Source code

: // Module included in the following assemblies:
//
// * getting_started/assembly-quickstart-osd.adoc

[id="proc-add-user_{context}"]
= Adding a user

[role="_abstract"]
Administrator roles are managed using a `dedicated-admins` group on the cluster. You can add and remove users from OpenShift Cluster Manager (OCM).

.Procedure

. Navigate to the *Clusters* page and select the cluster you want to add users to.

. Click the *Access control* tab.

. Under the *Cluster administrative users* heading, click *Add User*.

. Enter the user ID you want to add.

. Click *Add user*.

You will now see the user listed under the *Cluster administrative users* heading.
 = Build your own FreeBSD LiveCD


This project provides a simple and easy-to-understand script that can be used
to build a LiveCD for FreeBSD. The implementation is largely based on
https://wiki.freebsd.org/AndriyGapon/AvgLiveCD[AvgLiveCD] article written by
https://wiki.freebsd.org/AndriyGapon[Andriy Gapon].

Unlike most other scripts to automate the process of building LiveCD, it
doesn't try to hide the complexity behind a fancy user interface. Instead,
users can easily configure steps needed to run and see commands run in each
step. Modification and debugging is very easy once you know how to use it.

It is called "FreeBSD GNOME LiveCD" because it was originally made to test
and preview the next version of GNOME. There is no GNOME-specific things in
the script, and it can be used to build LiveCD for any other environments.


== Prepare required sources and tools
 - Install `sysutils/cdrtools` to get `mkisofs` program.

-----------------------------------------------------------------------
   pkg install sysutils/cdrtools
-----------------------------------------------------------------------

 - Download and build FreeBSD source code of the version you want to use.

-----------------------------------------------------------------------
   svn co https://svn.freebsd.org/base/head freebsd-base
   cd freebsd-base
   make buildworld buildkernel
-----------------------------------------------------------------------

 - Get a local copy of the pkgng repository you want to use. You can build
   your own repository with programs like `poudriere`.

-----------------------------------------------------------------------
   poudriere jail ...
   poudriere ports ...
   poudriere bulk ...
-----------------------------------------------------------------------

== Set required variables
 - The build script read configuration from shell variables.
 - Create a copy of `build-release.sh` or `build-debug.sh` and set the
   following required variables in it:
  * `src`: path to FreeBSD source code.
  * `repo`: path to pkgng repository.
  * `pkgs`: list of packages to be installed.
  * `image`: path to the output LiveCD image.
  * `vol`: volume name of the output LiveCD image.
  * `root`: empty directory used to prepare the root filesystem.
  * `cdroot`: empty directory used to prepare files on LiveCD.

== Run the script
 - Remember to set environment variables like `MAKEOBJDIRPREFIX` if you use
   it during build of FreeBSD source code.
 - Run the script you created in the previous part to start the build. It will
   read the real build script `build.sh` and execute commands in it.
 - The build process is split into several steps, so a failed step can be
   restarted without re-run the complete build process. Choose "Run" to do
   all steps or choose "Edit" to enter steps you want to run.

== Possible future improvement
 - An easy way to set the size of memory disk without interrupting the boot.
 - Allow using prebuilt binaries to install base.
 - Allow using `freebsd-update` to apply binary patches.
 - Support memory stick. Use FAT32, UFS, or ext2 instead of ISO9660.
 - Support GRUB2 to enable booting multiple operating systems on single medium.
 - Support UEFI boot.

________________________

▶ **TRY IT**:
Reproduce the lines above, beginning at the line with "Administrator roles are" and stopping after the line with "Unlike most other", exactly as they are.

▶ **RESPONSE BOX**:
Administrator roles are managed using a `dedicated-admins` group on the cluster. You can add and remove users from OpenShift Cluster Manager (OCM).

.Procedure

. Navigate to the *Clusters* page and select the cluster you want to add users to.

. Click the *Access control* tab.

. Under the *Cluster administrative users* heading, click *Add User*.

. Enter the user ID you want to add.

. Click *Add user*.

You will now see the user listed under the *Cluster administrative users* heading.
 = Build your own FreeBSD LiveCD


This project provides a simple and easy-to-understand script that can be used
to build a LiveCD for FreeBSD. The implementation is largely based on
https://wiki.freebsd.org/AndriyGapon/AvgLiveCD[AvgLiveCD] article written by
https://wiki.freebsd.org/AndriyGapon[Andriy Gapon].

Unlike most other scripts to automate the process of building LiveCD, it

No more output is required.